What to produce: Find every line in the items below that contains the string "Bison" and copy each such line in full. The match is case-sensitive.
-- Opening Marker --
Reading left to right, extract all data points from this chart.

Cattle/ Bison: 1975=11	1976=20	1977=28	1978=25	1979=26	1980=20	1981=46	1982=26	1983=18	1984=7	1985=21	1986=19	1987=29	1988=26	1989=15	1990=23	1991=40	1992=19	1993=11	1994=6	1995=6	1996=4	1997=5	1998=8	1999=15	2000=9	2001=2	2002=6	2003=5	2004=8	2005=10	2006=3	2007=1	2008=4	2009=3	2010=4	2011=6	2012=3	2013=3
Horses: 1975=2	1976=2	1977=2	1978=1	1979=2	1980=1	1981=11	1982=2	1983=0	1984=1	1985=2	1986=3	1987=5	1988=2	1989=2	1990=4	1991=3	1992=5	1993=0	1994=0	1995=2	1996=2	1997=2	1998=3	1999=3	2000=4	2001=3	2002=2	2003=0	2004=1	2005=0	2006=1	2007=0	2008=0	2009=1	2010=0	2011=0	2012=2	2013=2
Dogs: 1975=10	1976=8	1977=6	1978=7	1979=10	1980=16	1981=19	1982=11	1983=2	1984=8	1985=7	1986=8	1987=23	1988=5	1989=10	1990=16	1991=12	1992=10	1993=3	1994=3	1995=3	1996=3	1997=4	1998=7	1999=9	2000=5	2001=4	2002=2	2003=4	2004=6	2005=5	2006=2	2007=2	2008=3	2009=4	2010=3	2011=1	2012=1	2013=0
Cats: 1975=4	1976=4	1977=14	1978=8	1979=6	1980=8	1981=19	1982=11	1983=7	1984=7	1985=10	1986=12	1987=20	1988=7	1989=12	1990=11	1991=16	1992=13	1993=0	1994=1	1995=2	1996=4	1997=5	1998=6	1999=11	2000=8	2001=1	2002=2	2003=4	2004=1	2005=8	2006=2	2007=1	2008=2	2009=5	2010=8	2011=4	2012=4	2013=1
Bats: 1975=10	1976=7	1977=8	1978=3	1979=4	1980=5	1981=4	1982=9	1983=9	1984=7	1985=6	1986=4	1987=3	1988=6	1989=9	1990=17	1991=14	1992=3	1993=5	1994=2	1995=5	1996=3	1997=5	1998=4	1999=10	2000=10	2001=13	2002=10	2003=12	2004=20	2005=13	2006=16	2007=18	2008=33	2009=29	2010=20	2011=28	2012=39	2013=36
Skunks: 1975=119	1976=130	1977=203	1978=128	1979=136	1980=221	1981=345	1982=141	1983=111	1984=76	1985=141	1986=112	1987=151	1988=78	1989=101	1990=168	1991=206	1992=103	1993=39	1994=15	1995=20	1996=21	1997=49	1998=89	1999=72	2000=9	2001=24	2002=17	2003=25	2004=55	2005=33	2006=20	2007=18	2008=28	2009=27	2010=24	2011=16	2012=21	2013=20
-- Closing Marker --
Task result:
Cattle/ Bison: 1975=11	1976=20	1977=28	1978=25	1979=26	1980=20	1981=46	1982=26	1983=18	1984=7	1985=21	1986=19	1987=29	1988=26	1989=15	1990=23	1991=40	1992=19	1993=11	1994=6	1995=6	1996=4	1997=5	1998=8	1999=15	2000=9	2001=2	2002=6	2003=5	2004=8	2005=10	2006=3	2007=1	2008=4	2009=3	2010=4	2011=6	2012=3	2013=3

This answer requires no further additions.